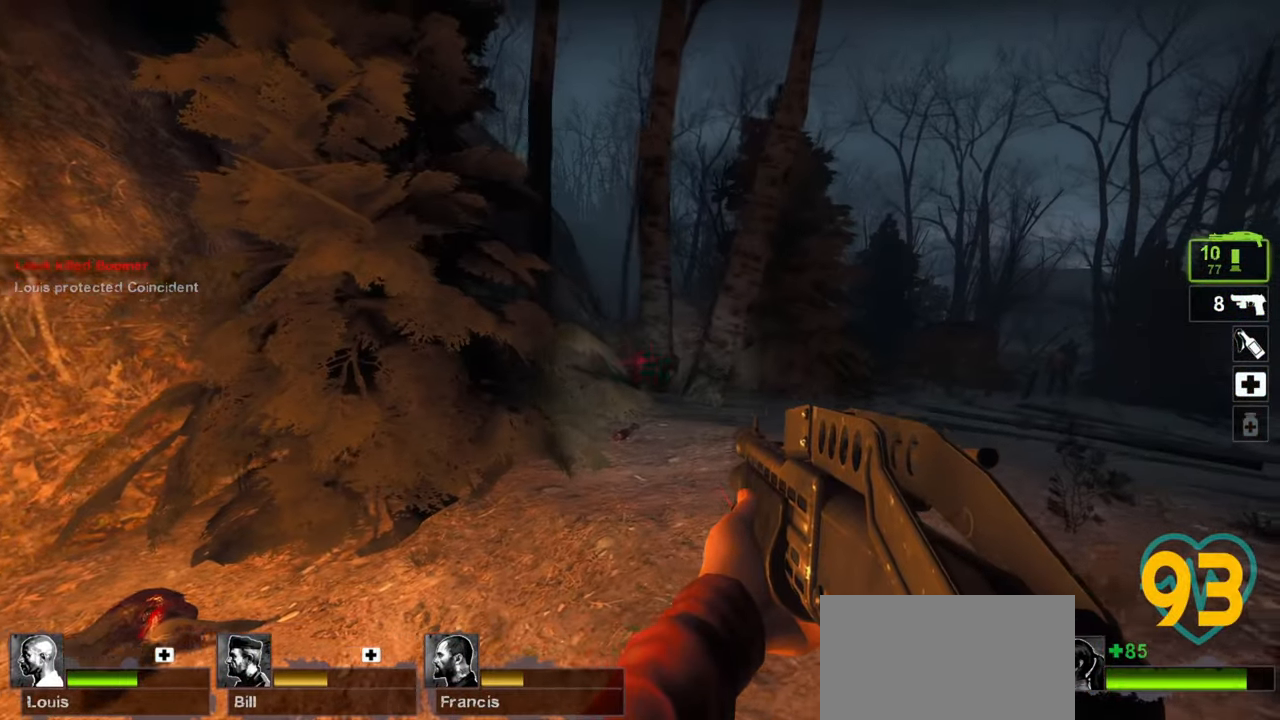
{"keys": ["a"], "mouse": [], "mouse_move": "still", "events": [[183, "w", "up"], [250, "a", "down"], [250, "d", "up"]]}
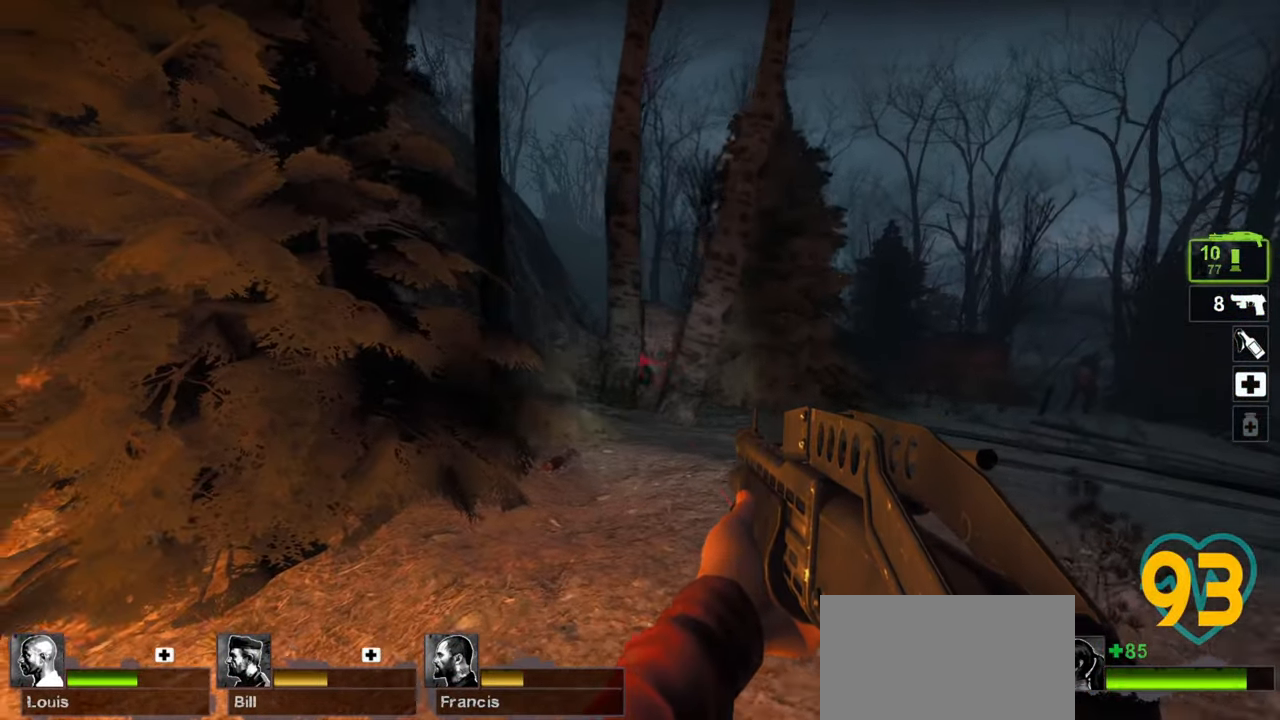
{"keys": ["d"], "mouse": [], "mouse_move": "down-right", "events": [[217, "a", "up"], [267, "d", "down"]]}
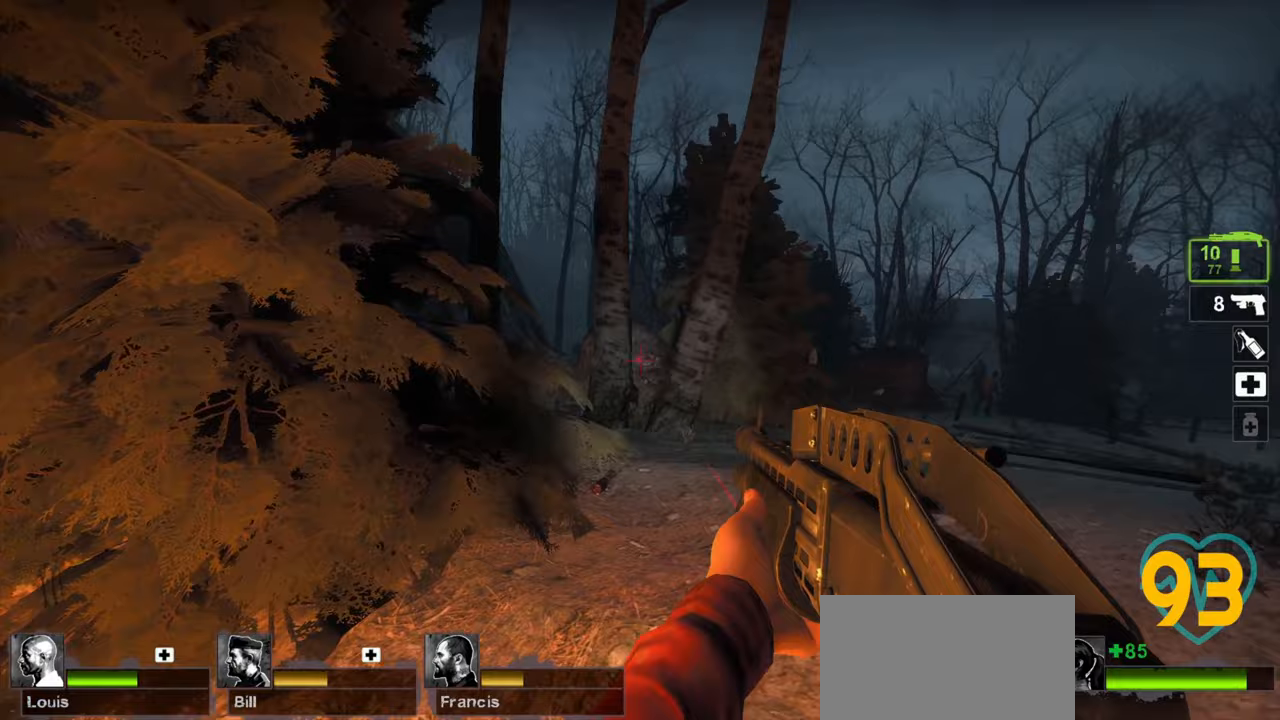
{"keys": ["ctrl"], "mouse": [], "mouse_move": "left", "events": [[183, "a", "down"], [183, "d", "up"], [417, "a", "up"], [467, "ctrl", "down"]]}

### WORK ITEM
Would you return the whole listing above exactly as written, skipping any image?

### EXPECTED ANSWER
{"keys": ["a"], "mouse": [], "mouse_move": "still", "events": [[183, "w", "up"], [250, "a", "down"], [250, "d", "up"]]}
{"keys": ["d"], "mouse": [], "mouse_move": "down-right", "events": [[217, "a", "up"], [267, "d", "down"]]}
{"keys": ["ctrl"], "mouse": [], "mouse_move": "left", "events": [[183, "a", "down"], [183, "d", "up"], [417, "a", "up"], [467, "ctrl", "down"]]}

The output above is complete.